Background

Retroviruses have evolved replication cycles that excel in circumventing host antiviral responses. One strategy that retroviruses have developed is to shield their replication intermediates from cytosolic nucleic acid sensors such as cGAS, TREX1, IFI203, and DDX41 (Yan et al., 2010; Gao et al., 2013; Lahaye et al., 2013; Stavrou et al., 2015). During replication, retroviruses produce RNA-DNA hybrids and unmethylated double-stranded proviral DNA in the cytosol that are common targets for innate immune sensors (Yan et al., 2010; Gao et al., 2013; Lahaye et al., 2013). The mature retroviral capsid core is constituted by about 1,500 units of the viral capsid protein (CA) that assemble to form a rigid structure that houses two copies of the retroviral RNA genome, the viral reverse-transcriptase, various other host-derived molecules (e.g., miRNAs, proteins, dNTPs), and in some cases, viral accessory proteins (Ganser et al., 1999; Briggs et al., 2004; Cantin et al., 2005; Campbell and Hope, 2015). This structure is permissive to the diffusion of dNTPs, yet it is impermeable to most host proteins (Jacques et al., 2016). In order to successfully and efficiently deliver the proviral DNA associated with the pre-integration complex (PIC) to the nucleus of the cell, the viral core must maintain a certain level of stability. Once it is physically situated proximal to a nuclear pore complex, the PIC may traverse into the nucleus and deliver the proviral DNA. Capsid cores that lack structural integrity or are destabilized by host restriction factors, like TRIM5α, will trigger innate responses and fail to deliver proviral DNA to the nucleus (Sayah et al., 2004; Stremlau et al., 2004 and 2006).

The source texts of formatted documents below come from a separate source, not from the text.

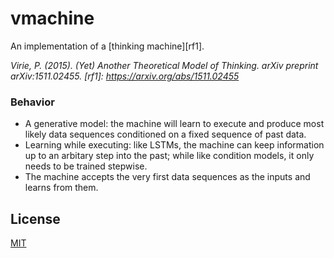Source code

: # vmachine
An implementation of a [thinking machine][rf1].

<cite>Virie, P. (2015). (Yet) Another Theoretical Model of Thinking. arXiv preprint arXiv:1511.02455.<cite>
   [rf1]: <https://arxiv.org/abs/1511.02455>
   
### Behavior

* A generative model: the machine will learn to execute and produce most likely data sequences conditioned on a fixed sequence of past data.
* Learning while executing: like LSTMs, the machine can keep information up to an arbitary step into the past; while like condition models, it only needs to be trained stepwise. 
* The machine accepts the very first data sequences as the inputs and learns from them.
   
License
----

[MIT](./LICENSE)


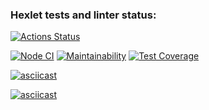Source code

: ### Hexlet tests and linter status:
[![Actions Status](https://github.com/LexaZ999/frontend-project-lvl2/workflows/hexlet-check/badge.svg)](https://github.com/LexaZ999/frontend-project-lvl2/actions)

[![Node CI](https://github.com/LexaZ999/frontend-project-lvl2/actions/workflows/nodejs.yml/badge.svg)](https://github.com/LexaZ999/frontend-project-lvl2/actions/workflows/nodejs.yml)
[![Maintainability](https://api.codeclimate.com/v1/badges/ec0ea657a3c80f9e09f5/maintainability)](https://codeclimate.com/github/LexaZ999/frontend-project-lvl2/maintainability)
[![Test Coverage](https://api.codeclimate.com/v1/badges/ec0ea657a3c80f9e09f5/test_coverage)](https://codeclimate.com/github/LexaZ999/frontend-project-lvl2/test_coverage)

[![asciicast](https://asciinema.org/a/Y5hfG6aq16Yma953ttKIWauc6.svg)](https://asciinema.org/a/Y5hfG6aq16Yma953ttKIWauc6)

[![asciicast](https://asciinema.org/a/9am051NywBNRyC4xApQyGP88M.svg)](https://asciinema.org/a/9am051NywBNRyC4xApQyGP88M)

One of the most commonly used methods of analyzing retrovirus capsid core stability is known as the ‘fate of capsid assay’ (Stremlau et al., 2006; Perron et al., 2007; Yang et al., 2014). This assay involves infecting cells and then detecting the amount of intact pelletable capsid cores in the lysates of the infected cells. While this assay can compare relative levels of cores that persist in the cytosol over time, it is quite labor intensive, time-consuming and requires very large quantities of virus. In our hands, the ‘fate of capsid assay’ required the equivalent of 10⁸ Transducing Units (TU–as measured by productive infections) of Moloney Murine Leukemia Virus (M-MLV) which was barely over the limit of detection in our conditions (Renner et al., 2018a). Additionally, this method cannot differentiate endocytosed, non-infectious capsids, from those capable of a productive infection. Other alternatives to this approach include visual tracking of intact fluorescent cores, and the direct assessment of viral uncoating kinetics in a cyclosporine A washout assay (Fricke et al., 2013; Campbell and Hope, 2015).

The protocol presented here is an adaptation of a similar method (Forshey et al., 2002; Aiken, 2009; Shah and Aiken, 2011). It is designed to rapidly assess the relative stability of capsid cores from different viral mutants. In this modified approach, retroviruses are pre-treated with a detergent to strip away the viral envelope, and then the naked capsids are spun through a sucrose gradient with a detergent layer at the top (Renner et al., 2018a). Measuring the amount of intact cores recovered following ultracentrifugation provides an easy way of determining the comparative stability of the cores from different viruses. In the context of our published study, we also directly compared this method with a conventional ‘fate of capsid assay’, which yielded similar results but was much more involved to carry out and required a substantially larger viral input. The retroviral capsid core stability assay described here poses as an easy and technically reproducible alternative to other approaches evaluating capsid stability (Renner et al., 2018a).